The osmU operon is induced by osmotic stress. Strain TL1 was grown in MOPS medium plus glucose with 0 M or 0.3 M NaCl, and the osmU and gnd transcript levels were determined by qRT-PCR as described in Materials and Methods. The data are shown as the ratios of osmU and gnd mRNAs, with the ratio for the cells grown with 0 M NaCl set to 1. For both media, the results are the averages of results obtained with four independent mid-exponential phase cultures. In a two-sample, one-tailed t test, the difference in the ratios of osmU/gnd expression at 0.3 M NaCl and 0 M NaCl was significant (P < 0.01).

Fig 5

Conservation of orthologous genes flanking the osmU operon in Enterobacteriaceae. The synteny of genes was analyzed and displayed using the SEED database and algorithm (http://pubseed.theseed.org/seedviewer.cgi) (43). Sets of orthologous genes that are conserved around the osmU operon are shown in the same colors, with the direction of transcription indicated by the arrows; genes that are gray are not conserved across these organisms. Conserved orthologs encode the proteins as follows: dmsBCD, three subunits of dimethylsulfate reductase; clcB, Cl⁻ channel; bioD, dethiobiotin synthetase; mlc, maltose regulon repressor; ynfL, putative LysR family repressor; ynfM, major superfamily transporter; mldR, multidrug resistance protein B; hypP, hypothetical protein. The organisms shown are S. Typhimurium, Escherichia fergusonii B253, Citrobacter rodentium ICC168, Enterobacter cloacae subsp. cloacae NTC9394, Cronobacter turicensis, Pantoea sp. strain At-9b, Erwinia billingiae Eb661, Serratia marcescens DB11, and Chromobacterium violaceum ATCC 12472.

Fig 6

Phylogenetic relationship of the S. Typhimurium OsmX protein to YehZ and the extracellular binding protein components of other osmoprotectant transport systems whose three-dimensional structure has been determined.

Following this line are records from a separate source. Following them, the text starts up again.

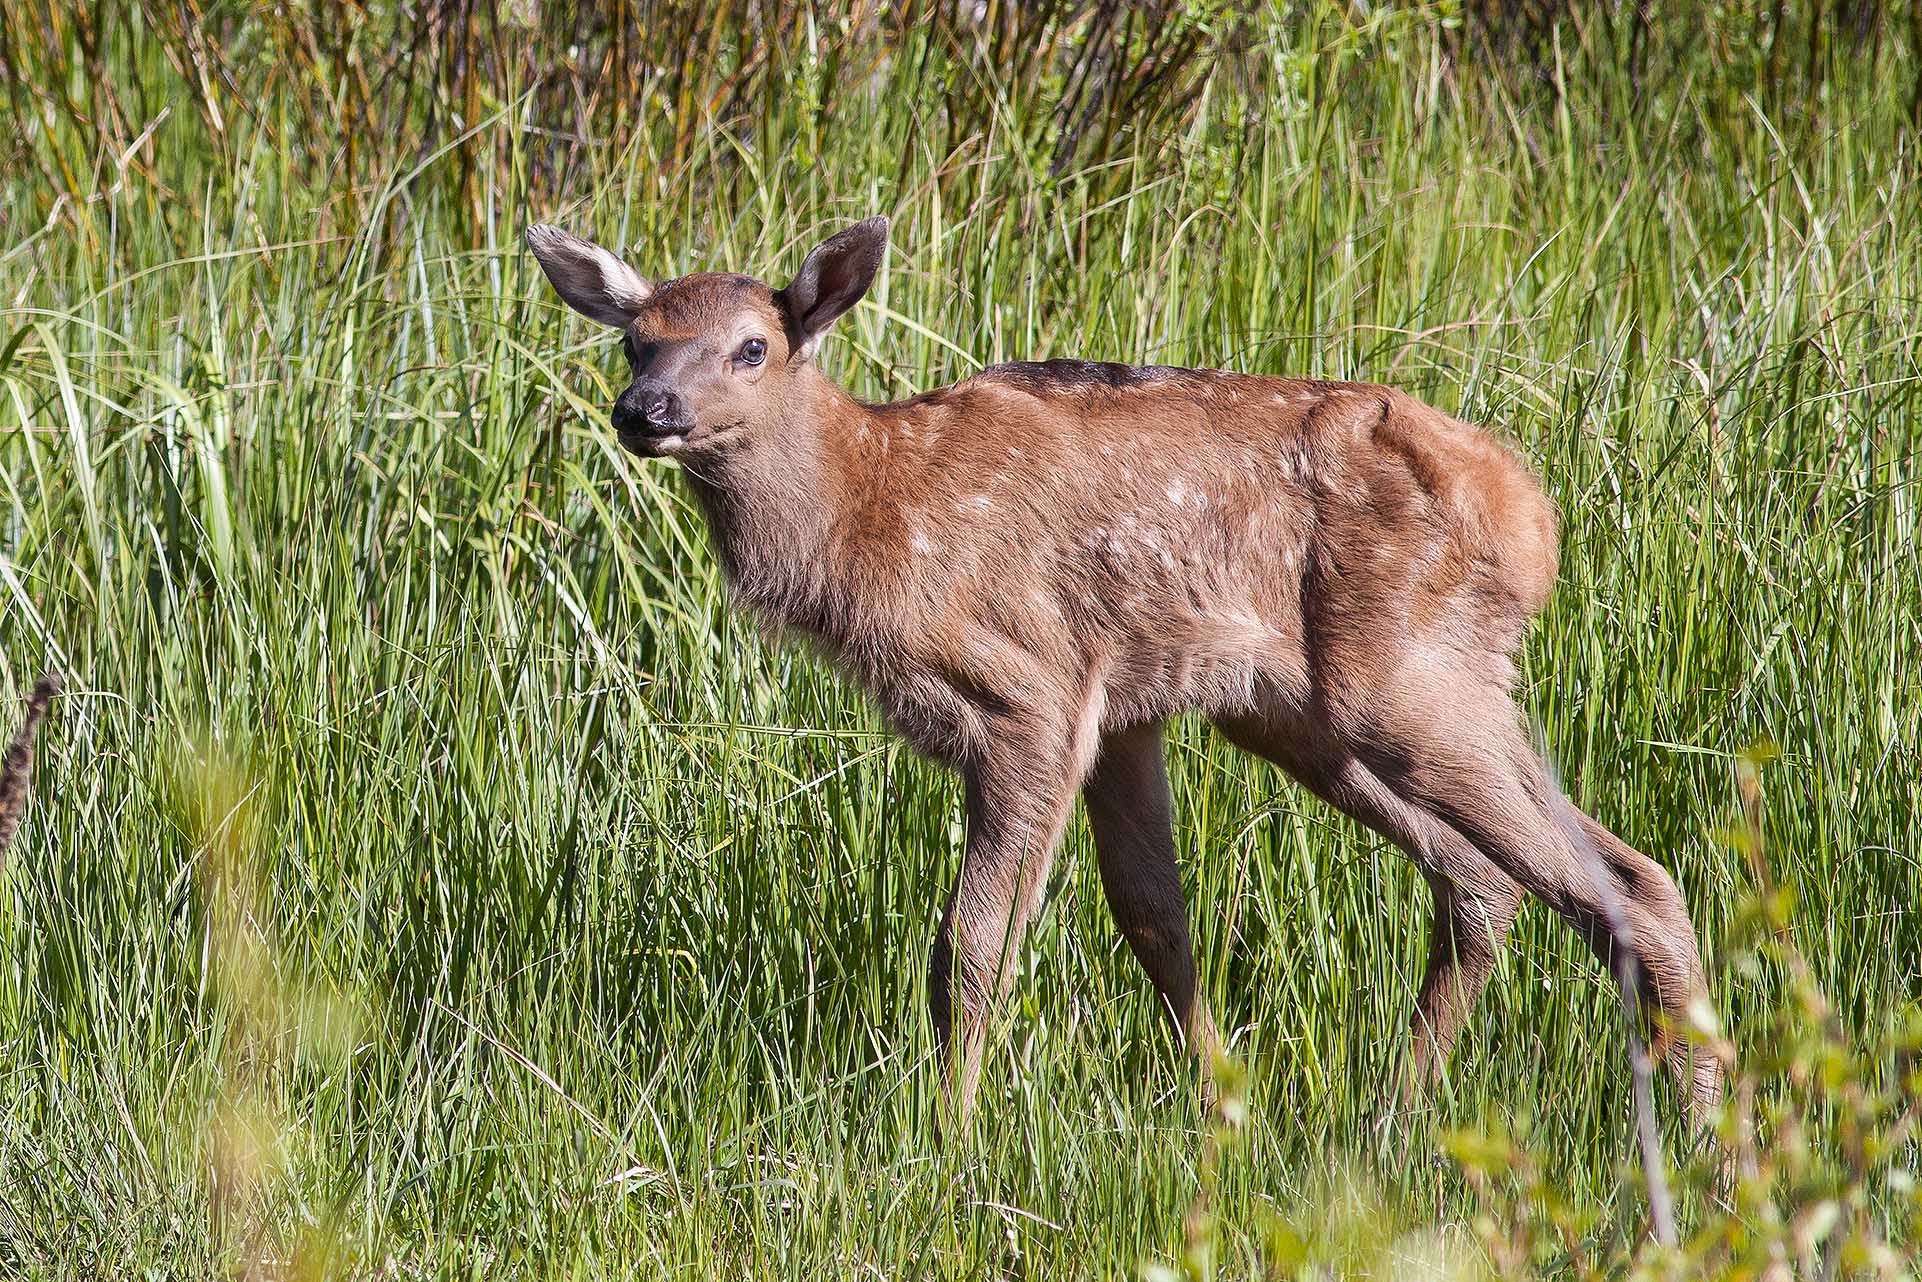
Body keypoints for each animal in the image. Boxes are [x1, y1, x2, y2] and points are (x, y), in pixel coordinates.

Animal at [530, 218, 1729, 1122]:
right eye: (635, 343)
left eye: (749, 347)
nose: (645, 413)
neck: (867, 513)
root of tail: (1535, 520)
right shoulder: (1124, 707)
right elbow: (1154, 916)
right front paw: (1221, 1104)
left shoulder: (1031, 689)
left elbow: (972, 943)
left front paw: (947, 1138)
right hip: (1315, 712)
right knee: (1489, 881)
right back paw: (1395, 1117)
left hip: (1402, 680)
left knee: (1623, 885)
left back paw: (1711, 1145)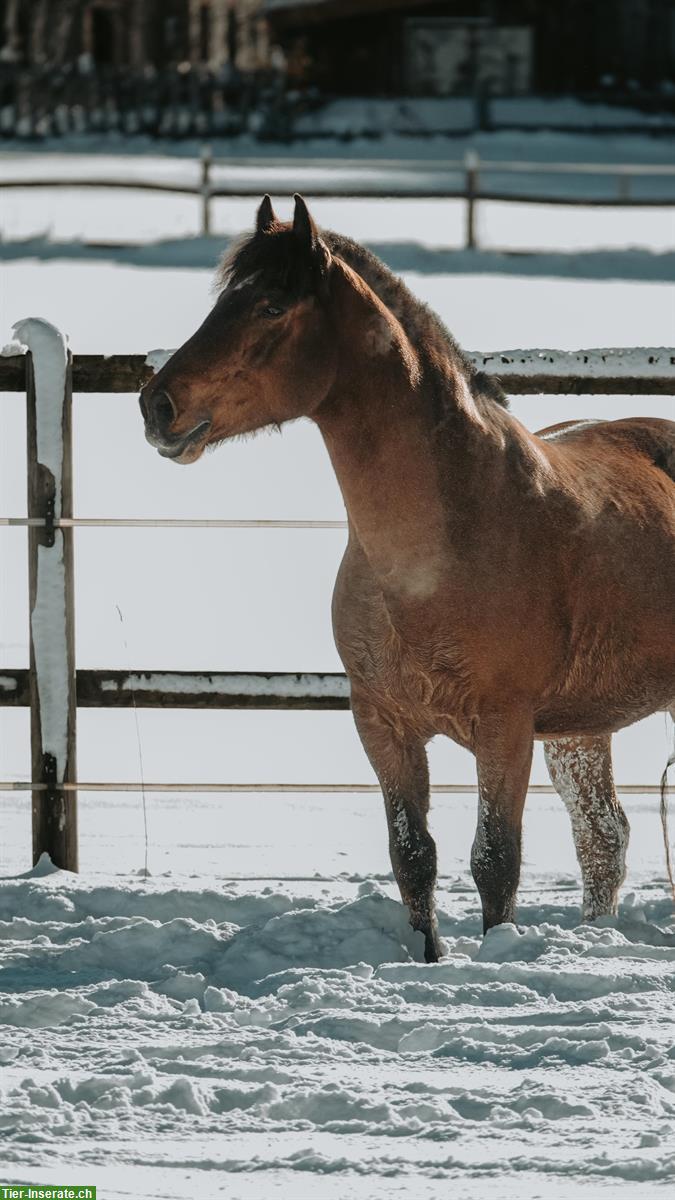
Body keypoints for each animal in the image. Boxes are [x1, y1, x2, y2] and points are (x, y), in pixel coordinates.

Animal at [138, 196, 672, 964]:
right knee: (602, 839)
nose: (158, 407)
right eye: (222, 302)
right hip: (579, 729)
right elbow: (412, 855)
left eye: (270, 305)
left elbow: (495, 860)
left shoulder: (503, 725)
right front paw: (430, 958)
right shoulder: (382, 722)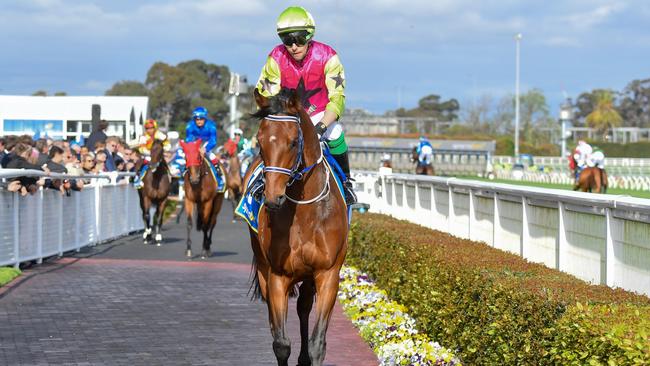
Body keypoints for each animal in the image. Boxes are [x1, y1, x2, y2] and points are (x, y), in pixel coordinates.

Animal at [239, 86, 350, 366]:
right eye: (260, 142)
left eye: (292, 142)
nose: (272, 197)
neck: (305, 215)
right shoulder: (278, 276)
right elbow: (280, 343)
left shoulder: (327, 274)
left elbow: (317, 343)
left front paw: (309, 354)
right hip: (264, 271)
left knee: (304, 308)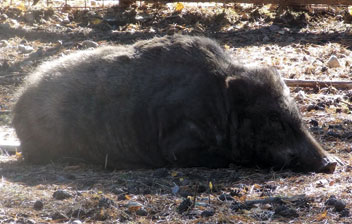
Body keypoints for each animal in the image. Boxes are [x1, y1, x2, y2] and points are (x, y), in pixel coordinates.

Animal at [13, 34, 338, 173]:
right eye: (273, 118)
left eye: (296, 114)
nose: (331, 162)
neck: (219, 106)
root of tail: (19, 100)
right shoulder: (178, 143)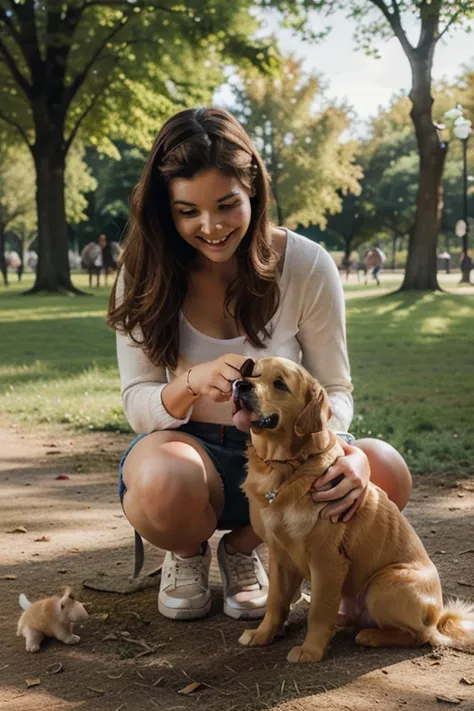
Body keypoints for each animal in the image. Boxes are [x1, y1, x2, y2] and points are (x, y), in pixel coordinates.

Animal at [232, 358, 474, 664]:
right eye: (250, 371)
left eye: (280, 384)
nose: (240, 384)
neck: (287, 468)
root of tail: (437, 616)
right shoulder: (278, 555)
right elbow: (275, 602)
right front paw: (263, 634)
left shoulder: (327, 560)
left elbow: (318, 611)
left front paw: (310, 650)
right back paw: (345, 624)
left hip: (383, 585)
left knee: (419, 635)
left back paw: (371, 636)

The phylogenetic tree of the protein sequences (including the signal peptides) was constructed with the PhyML method and displayed by the web service Phylogeny.fr (http://www.phylogeny.fr), using the “advanced mode, bootstrapping procedure” (100 bootstraps), without the Gblocks program (7, 17, 18, 22). The protein sequences (database accession codes) are as follows: OsmX, S. Typhimurium (GI:16764838); YehZ, S. Typhimurium (GI:16765495); ProX, A. fulgidus DSM 4304 (GI:11498587); OpuCC, B. subtilis subsp. subtilis strain 168 (GI:16080434); OpuBC, B. subtilis subsp. subtilis strain 168 (GI:16080424); OpuCC, S. aureus subsp. aureus Mu50 (GI:15925436); OpuAC, L. lactis (GI:296278460); OpuAC, B. subtilis subsp. subtilis strain 168 (GI:16077369); ChoX, S. meliloti 1021 (GI:15966152), and ProX, E. coli strain K-12 substrain MG1655 (GI:16130593).

Fig 7

S. enterica OsmX modeled on the glycine betaine-bound conformation of A. fulgidus ProX. A surface slab view is shown for ProX (A) and the modeled OsmX (B) bound to glycine betaine (yellow). Residues within 5 Å of the bound substrate are indicated in cyan. Figure was constructed with PyMOL (www.pymol.org) as described in Materials and Methods. The amino acids are numbered starting from the first residue of the mature protein for ProX (49) and starting from the N-terminal methionine of the predicted full-length protein, including the signal sequence, for OsmX.